L'embêtant d'être Monsieur Poireau sur Twitter*, c'est qu'avec les 6000 et
quelques personnes qui acceptent de me suivre, les gens sont tentés de
croire que j'exerce une quelconque influence. Apparemment, il suffirait
que je demande à mes abonnés de voter Pépère ou Mémère pour que, comme un seul
homme, l'ensemble de mes abonnés se rende aux urnes et vote selon mon
opinion.
Non, non, n'y allez pas maintenant, c'est pas encore l'heure. Je vous dirai.
A
force, quand on me contacte, je deviens méfiant. Avant de prendre
position, avant d'adhérer au projet auquel on souhaite m'associer,
j'observe, je renifle, j'essaie de déterminer le degré de sincérité* de
mes interlocuteurs. Très souvent, je ne dépasse pas la première heure de
rencontre. Régulièrement, je m'éclipse discrètement, la déception au
cœur et la solitude à la semelle des chaussures. Ou l'inverse, c'est
selon.
Je suis ravi qu'on m'ait demandé de participer à la campagne des législatives pour les Français de l'étranger. Surtout de la part d'un candidat que j'avais déjà repéré.

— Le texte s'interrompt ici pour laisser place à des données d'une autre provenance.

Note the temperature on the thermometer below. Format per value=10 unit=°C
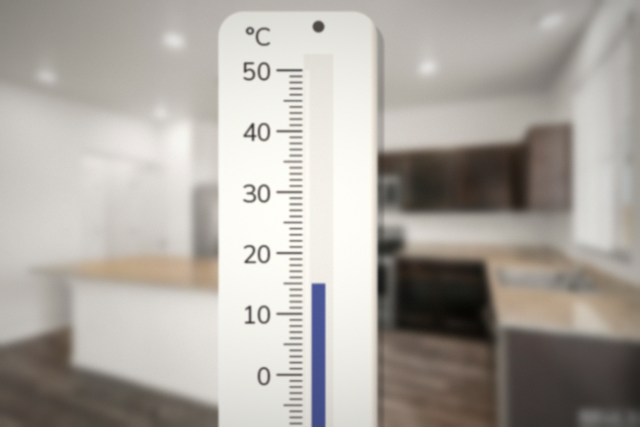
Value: value=15 unit=°C
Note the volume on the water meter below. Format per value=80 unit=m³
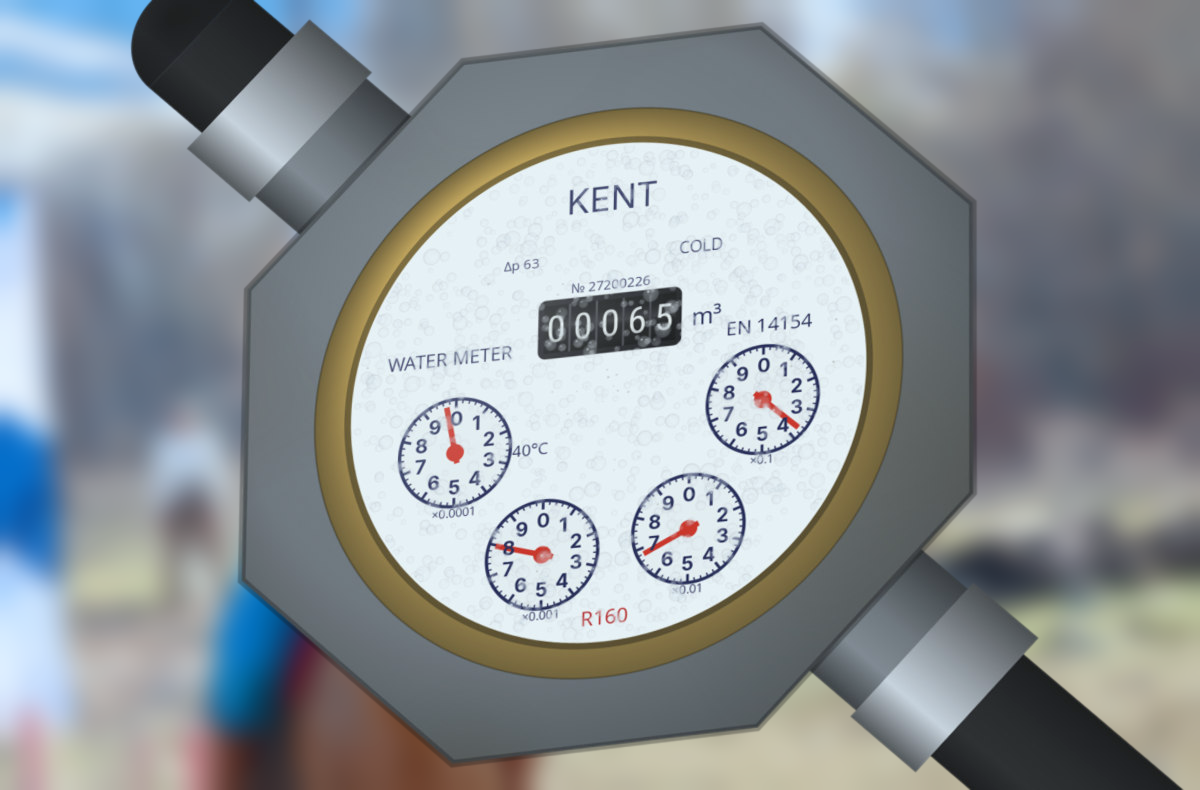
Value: value=65.3679 unit=m³
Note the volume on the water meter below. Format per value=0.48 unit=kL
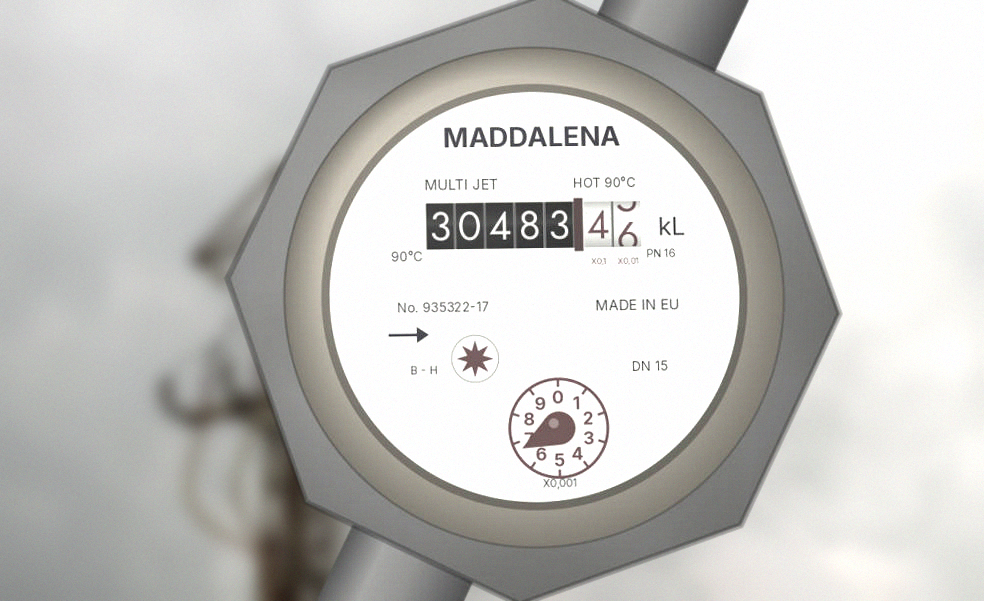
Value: value=30483.456 unit=kL
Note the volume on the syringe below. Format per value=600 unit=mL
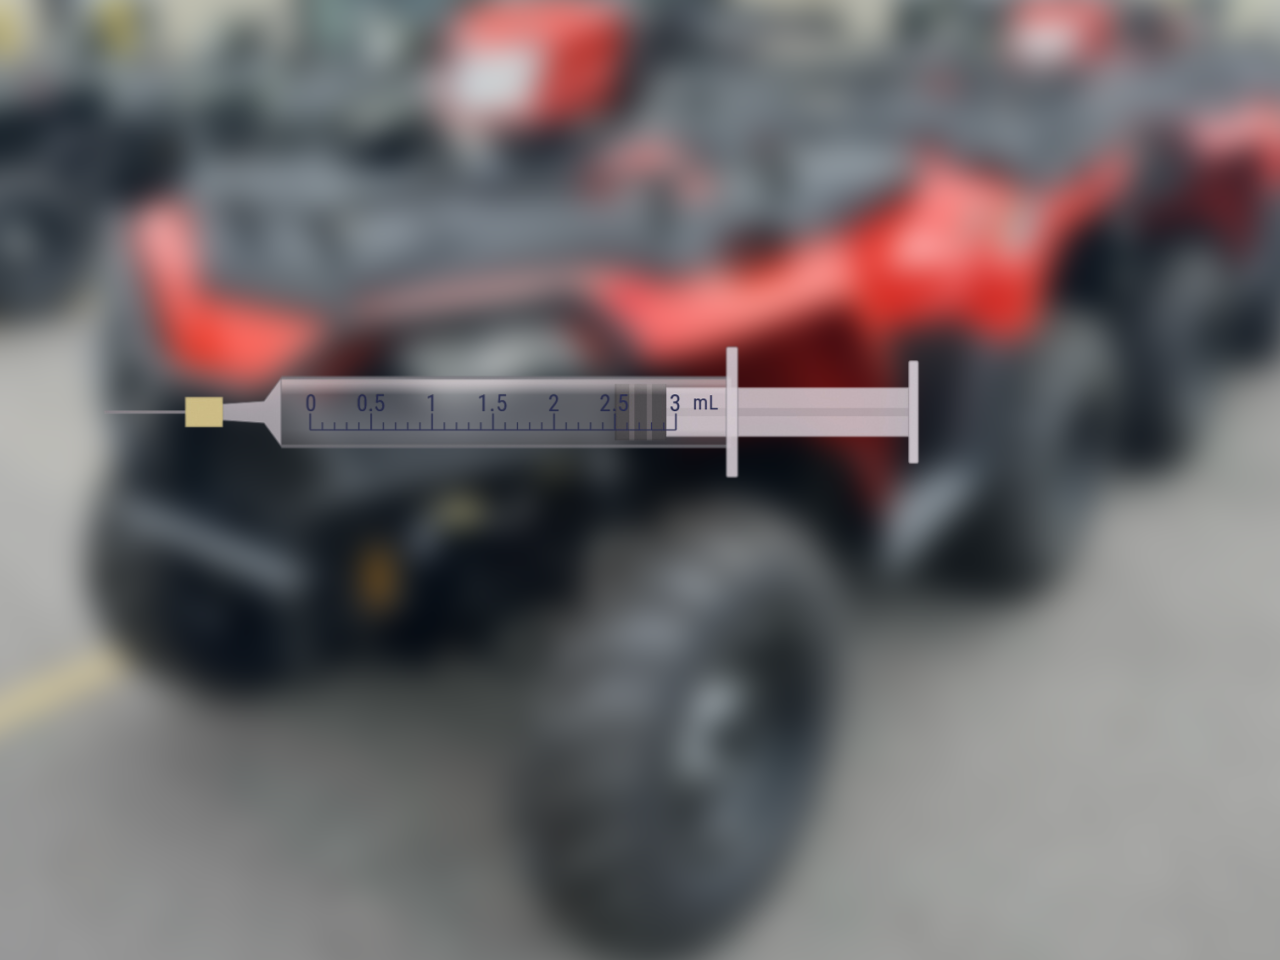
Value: value=2.5 unit=mL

Je pense même sincèrement voter* pour lui au mois de juin, à Bruxelles. Mais ce sera peut-être sans avoir aucunement participé à la promotion de sa canditature. Je
t'explique.
J'ai
d'abord été convié à un pot* d'amitié et j'ai pu rencontrer une partie
de la branche française du Parti. Tous ces gens se connaissent et se pratiquent de longue date. Je ne me suis senti ni
accueilli, ni en phase avec eux. J'ai mis ça sur les conditions
particulières de ce rendez-vous. Il n'est pas facile de créer des
échanges sincères avec un verre à la main. Surtout à la veille d'une coloscopie qui m'a obligé à repartir très
tôt pour cause d'interdiction de toute nourriture un petit peu sympathique.
Plusieurs
semaines se sont ensuite écoulées durant lesquelles j'ai tenté
d'obtenir un peu plus d'informations sur les participants. Qui
s'occuperait de la communication ? Quels seraient les axes de campagne
retenus ? Quelles seraient mes missions* dans ce dispositif ? Des
interrogations légitimes quand on travaille sur ce genre de projet. Il
ne sert à rien d'atteler ensemble quelques chevaux si on ne leur donne
pas une direction commune selon laquelle galoper.
Laissé
sans réponse, j'ai fini par reprendre contact avec l'assistante du député putatif avec
qui nous avons décidé de déjeuner. C'est une jeune femme charmante qui
travaille auprès des institutions européennes*. Je n'ai rien contre sa
personne mais elle exerce la profession de lobbyiste. Il faut bien
vivre, c'est évident. Si vous l'ignorez, ces salariés sont rémunérés par des multinationales pour expliquer directement à nos élus ce qu'il est bon de voter dans l'intérêt de leur commerce*.
Je
considère personnellement qu'il n'y a pas pire court-circuit à notre
démocratie*. Des géants de l'industrie financent à coup de millions
d'euros, des décisions politiques sans aucun rapport avec le mandat reçu
par nos représentants. Je crois aux idées, je crois au débat, je crois
aux échanges. Je m'oppose au marchandage des réglementations*
qui régissent nos existences. Qu'une lobbyiste se retrouve à piloter un candidat député, c'est la cerise qui a fait déborder le
vase. L'information qui a provoqué chez moi un profond malaise et une
réflexion du même gabarit.
Globalement, mon
sentiment, pour tout subjectif qu'il soit, est d'avoir croisé des Français expatriés en Belgique* qui ne
vivent qu'entre Français. Qui n'ont aucune idée des difficultés réelles qu'il
y a à s'intégrer parmi les belges. Qui sont ignorants et se foutent de
savoir si Bruxelles est flamandisée* et les francophones ostracisés. Des Français qui méconnaissent la
totalité de ce qu'on endure dans une vie de délocalisé pour
s'enraciner dans la capitale belge.
L'embêtant d'être Monsieur Poireau sur Twitter, c'est qu'avec les 6000 et
quelques personnes qui acceptent de me suivre, je me sens obligé à une
certaine honnêteté*. Si je m'engage publiquement à défendre une cause, je ne
m'autorise à le faire qu'avec la plus grande sincérité. Or, je ne suis
pas du tout convaincu par cette équipe autour de mon candidat…
_______________
Post-scriptum : j'ai fait savoir au candidat, avant l'écriture de cet article, mon sentiment de gêne. Nous sommes en contact par mail et il m'a proposé d'en discuter autour d'un verre. Il manque encore la date du rendez-vous mais je ne doute en rien de sa sincérité. A suivre dans un prochain épisode… ou pas.